Task statement -> Gather every line of the entries that includes the word "this".

--- Data provided Enclosed Below ---

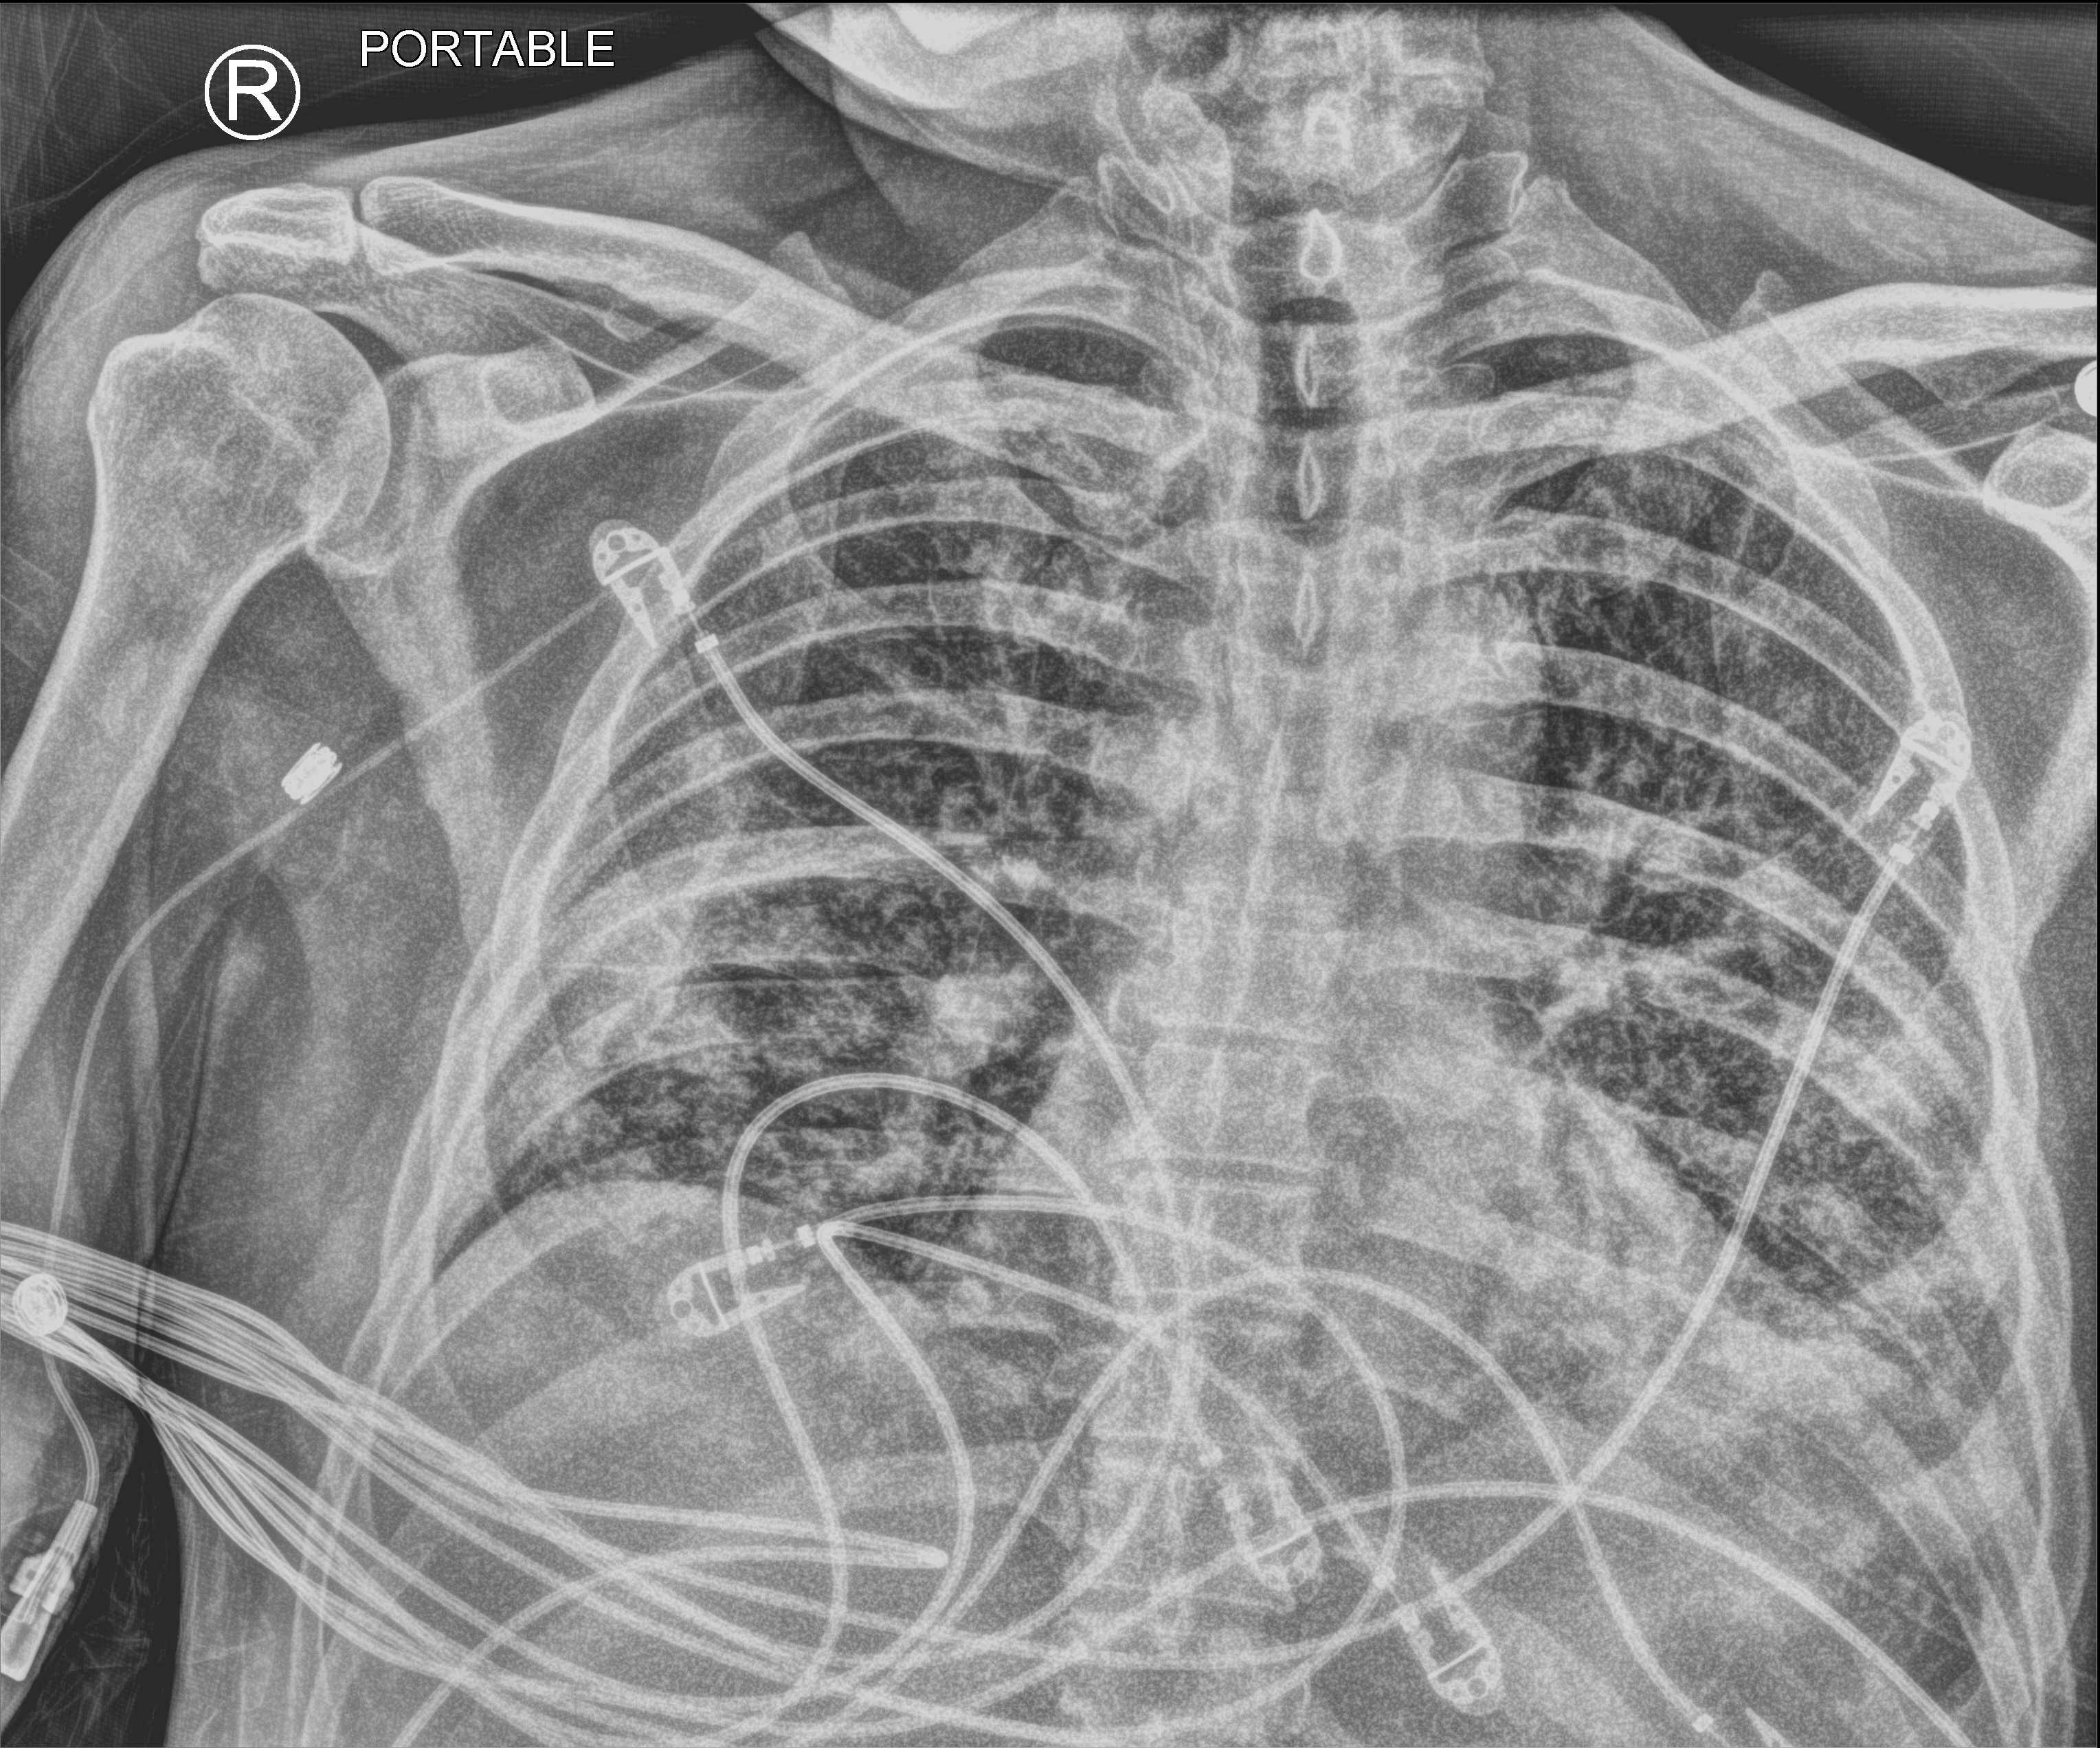
Portable chest radiograph, anteroposterior (AP) projection. Patient hospitalised with COVID-19; male, aged 60–74 years.
Hospital-stay facts (about this admission, not read from this image; timing relative to this image not recorded):
- mechanically ventilated during this hospital stay: yes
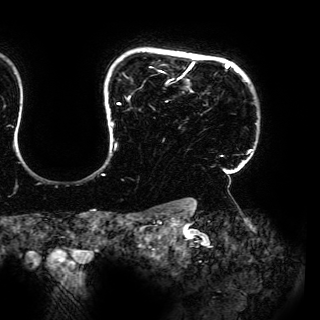
Breast MRI (dynamic contrast-enhanced), one axial slice. Position 129 of 150 along the scan axis. Cropped to one breast. Dynamic contrast-enhanced series, time point 2 of 6 at this slice position (early post-contrast). 3 T. TE 4.2 ms, TR 7.9 ms. 1.2 mm slice thickness. 320 × 320 image matrix. Female patient.
Outlined on this slice (semi-automatic segmentation, software-assisted and operator-edited):
- enhancing-tissue mask used for the functional tumour volume (all voxels passing the contrast-enhancement thresholds inside the analysis volume; usually the tumour): bounding box <102,59,252,175> (left, top, right, bottom; pixels)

--- End of Enclosed Data provided ---

Output ->
Hospital-stay facts (about this admission, not read from this image; timing relative to this image not recorded):
- mechanically ventilated during this hospital stay: yes
Breast MRI (dynamic contrast-enhanced), one axial slice. Position 129 of 150 along the scan axis. Cropped to one breast. Dynamic contrast-enhanced series, time point 2 of 6 at this slice position (early post-contrast). 3 T. TE 4.2 ms, TR 7.9 ms. 1.2 mm slice thickness. 320 × 320 image matrix. Female patient.
Outlined on this slice (semi-automatic segmentation, software-assisted and operator-edited):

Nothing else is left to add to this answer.